LAST SUMMER, with the cash running out and no job in sight, a certain lady of Georgetown by the name of Miller sold first her car and then a silver tray and, finally, four chairs, French and old, to a certain antique dealer of Georgetown, Peter Mack Brown by name. He came by the house and took them all for $475, leaving, she clearly remembers, in a jubilant mood. It was then that she suspected something.

"He had this big smile on his face," said Janie Leighton Miller, the seller of the chairs. "He and this other guy went hopping out of here as if they had made a big deal."

This winter, still out of work but with a houseful of Georgetown University students paying rent for their rooms, Janie Leighton Miller and a friend form back home in Wichita went shopping in Georgetown. They hit all the stores and then they walked into the shop owned by Peter Mack Brown. Miller saw the chairs. She went over to inspect. She read the tag: "Four Polished Beechwood and Cane Louis XVI Side Chairs. French; Last Quarter of the 18th Century: $3,500."

Janie Leighton Miller screamed -- the saleswoman remembers that -- and accused Peter Mack Brown of ripping her off. She bolted from the store and ran like in one of those movies -- the cold and wind in her face, her eyes tearing, maybe -- to the drugstore of one Doc Dalinsky, the last person in Georgetown with any heart. He comforted her and it was later that she called me.

Now that we are back to me, maybe I should say that I feel a bit defensive about the subject of this column -- not Georgetown, where I feel obliged to point out I do not live, but antiques and Frenchy stuff and things like that. Therefore, I hasten to point out that there is a universal experience here. The reason I went to see Miller is not that I care about antiques, but because the same thing more or less happened to me with a used car. I bought it one week and sold it back to the dealer the next, getting a lot less than I had paid for it originally. He explained that the car had been in an accident before I bought it.

"You didn't tell me that when I bought it," I said

"I didn't have to," the salesman said.

This was a place called Fifth Avenue Volkswagen in New York. It's on Sixth Avenue. That should have told me something.

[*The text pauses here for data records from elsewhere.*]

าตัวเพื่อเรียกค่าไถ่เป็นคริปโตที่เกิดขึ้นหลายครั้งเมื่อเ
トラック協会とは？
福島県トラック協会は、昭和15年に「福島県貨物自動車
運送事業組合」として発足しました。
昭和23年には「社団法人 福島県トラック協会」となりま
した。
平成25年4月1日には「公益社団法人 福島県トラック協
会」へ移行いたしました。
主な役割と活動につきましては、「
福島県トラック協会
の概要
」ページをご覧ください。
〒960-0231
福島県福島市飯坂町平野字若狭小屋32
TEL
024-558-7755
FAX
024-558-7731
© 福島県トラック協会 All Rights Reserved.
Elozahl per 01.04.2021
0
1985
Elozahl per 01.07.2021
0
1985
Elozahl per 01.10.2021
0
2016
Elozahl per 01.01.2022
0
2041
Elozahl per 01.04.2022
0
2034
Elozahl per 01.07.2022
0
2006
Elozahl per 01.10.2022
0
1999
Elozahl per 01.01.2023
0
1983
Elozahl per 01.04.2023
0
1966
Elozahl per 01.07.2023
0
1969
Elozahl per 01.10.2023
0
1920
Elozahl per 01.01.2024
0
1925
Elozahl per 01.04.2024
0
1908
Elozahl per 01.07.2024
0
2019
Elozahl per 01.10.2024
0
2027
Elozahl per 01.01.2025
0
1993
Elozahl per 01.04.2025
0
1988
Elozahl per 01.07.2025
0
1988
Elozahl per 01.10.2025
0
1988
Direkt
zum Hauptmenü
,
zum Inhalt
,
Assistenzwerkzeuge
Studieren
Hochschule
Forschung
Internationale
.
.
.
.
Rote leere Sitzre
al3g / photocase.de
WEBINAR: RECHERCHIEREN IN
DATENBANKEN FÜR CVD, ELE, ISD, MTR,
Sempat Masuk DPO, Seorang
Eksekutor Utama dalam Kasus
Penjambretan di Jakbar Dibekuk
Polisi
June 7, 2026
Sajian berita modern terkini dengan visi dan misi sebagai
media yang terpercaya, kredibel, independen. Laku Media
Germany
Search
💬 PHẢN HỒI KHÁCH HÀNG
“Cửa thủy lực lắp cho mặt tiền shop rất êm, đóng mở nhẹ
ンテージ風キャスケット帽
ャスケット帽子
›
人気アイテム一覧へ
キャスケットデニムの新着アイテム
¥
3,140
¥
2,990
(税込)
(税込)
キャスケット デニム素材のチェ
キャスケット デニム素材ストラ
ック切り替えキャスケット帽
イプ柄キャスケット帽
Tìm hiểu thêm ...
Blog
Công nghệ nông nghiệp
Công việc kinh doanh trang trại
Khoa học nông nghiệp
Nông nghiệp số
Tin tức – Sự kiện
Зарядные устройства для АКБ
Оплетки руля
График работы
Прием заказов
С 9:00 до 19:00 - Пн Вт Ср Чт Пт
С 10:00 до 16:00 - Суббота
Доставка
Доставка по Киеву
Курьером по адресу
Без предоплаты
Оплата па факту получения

Back to Janie Leighton Miller. She called and told me her story and I dined out on it. People were first shocked and then intrigued and then, always, they asked what I would do if someone offered me a $100,000 house for $50,000. No one asked what I would do if I was, say, in some poor foreign country and I saw that famous stamp, the one all kids are told about when they first start collecting, the one from Guyana or someplace, and I asked the person who owned it how much he wanted, and the poor, ignorant peasant said $5. No one, thank God, asked me that.

Here, though, is what Peter Mack Brown said:

"She called me and offered me the chairs and I bought them. She is a free agent. She took my price. She didn't haveto." He said also that he put some time into the chairs, regluing them and doing some other things, but he in no way backed off the notion that he had, in essence, taken advantage of Miller. It was, he said, a regrettable part of his business.

"I don't see how else it could happen," he said. "I don't make a lot of money at the end of the year. I live comfortably. It's the name of the game. I think one almost survives on the few good deals you get."

Earlier, in the living room of Miller's house, we had been discussing the situation. I said something about how this was always happening to me because I, unlike, say, my mother, cannot bargain, having somehow subscribed to the belief that to haggle over money is tacky -- old country, immigrant, ethnic and all that. You know what I mean, and so do the people who always take me. They fix me with their third generation stares, lock their jaws, and say, "We're not going to haggle over money, are we?" And I say no, of course not. Certainly not.

Miller understood none of that. She does not feel that way herself. She feels that she was taken, but that she contributed to it. She should have called in independent appraisers and done some research -- gone to the library or something.

"Obviously, I didn't do it right," she said. "Obviously."

And that is what a lot of people say. But this is not a situation where a buyer and a seller are dealing over a house -- equals dealing with equals -- but something different. This is a situation where someone turned to an expert, someone certified by, at the very least, an ad in the yellow pages, and got treated as an easy mark instead of a customer.

Miller thinks it's wrong, Brown thinks it's the American Way, and Cohen, who has his own way of looking at things, knows only one thing for sure: This could never happen to his mother.